Last year, an explosive Panorama investigation captured apparent humiliation, verbal abuse, mocking and assault of patients – plus alleged falsification of medical paperwork. The documentary focused on the inpatient facility, the Edenfield Centre, on the site of the former Prestwich Hospital.

Numerous investigations – police, independent and internal – sprang up, uncovering sweeping concerns about the trust’s culture and the fundamental safety of its users.

In April, GMMH’s chief executive officer announced his resignation as he claimed the trust is on the road to recovery, amid national intervention from the NHS which plunged the huge mental health provider into the equivalent of special measures.

Neil Thwaite, outgoing chief executive of Greater Manchester Mental Health Trust (GMMH)

Back in April, the Manchester Evening News documented the tragedy caused over years by dangerously ill GMMH patients going without the right support. In particular, many patients taking their own lives before coroners have determined that short staffing within the trust, such as lacking care coordinators, contributed to their deaths.

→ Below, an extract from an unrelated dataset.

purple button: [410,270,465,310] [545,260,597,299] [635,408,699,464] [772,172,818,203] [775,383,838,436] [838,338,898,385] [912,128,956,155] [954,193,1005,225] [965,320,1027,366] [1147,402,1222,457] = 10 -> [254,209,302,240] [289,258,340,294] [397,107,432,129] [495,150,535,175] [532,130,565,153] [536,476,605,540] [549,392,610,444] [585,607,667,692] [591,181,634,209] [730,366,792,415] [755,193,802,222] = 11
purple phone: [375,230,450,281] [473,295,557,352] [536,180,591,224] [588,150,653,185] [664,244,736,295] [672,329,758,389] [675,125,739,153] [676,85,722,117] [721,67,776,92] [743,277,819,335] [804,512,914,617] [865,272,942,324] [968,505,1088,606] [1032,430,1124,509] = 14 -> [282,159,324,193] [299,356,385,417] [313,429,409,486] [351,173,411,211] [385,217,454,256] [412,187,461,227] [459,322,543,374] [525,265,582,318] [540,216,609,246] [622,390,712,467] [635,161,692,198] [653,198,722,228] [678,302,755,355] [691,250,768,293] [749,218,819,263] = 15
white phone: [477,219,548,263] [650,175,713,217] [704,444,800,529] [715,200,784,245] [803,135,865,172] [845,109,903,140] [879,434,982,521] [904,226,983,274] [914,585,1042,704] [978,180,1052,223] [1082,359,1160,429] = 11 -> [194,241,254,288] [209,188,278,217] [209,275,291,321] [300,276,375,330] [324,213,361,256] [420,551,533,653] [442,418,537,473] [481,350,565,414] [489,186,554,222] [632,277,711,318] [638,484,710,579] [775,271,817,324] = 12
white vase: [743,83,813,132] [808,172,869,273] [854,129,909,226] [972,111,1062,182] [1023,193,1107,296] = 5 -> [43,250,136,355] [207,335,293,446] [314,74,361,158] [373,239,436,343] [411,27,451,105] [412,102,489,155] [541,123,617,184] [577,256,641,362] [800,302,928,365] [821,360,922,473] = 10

In response to this new report covering Rowen’s case, a spokesperson for GMMH said: “We accept all the findings in the report and offer our apologies for the shortcomings identified in the care and treatment we provided.

“We have already made a number of changes to our services and we will continue to prioritise building on these improvements as recommended by the report. Our deepest sympathies remain with Ryan’s family, friends and all who have been affected by this tragedy.”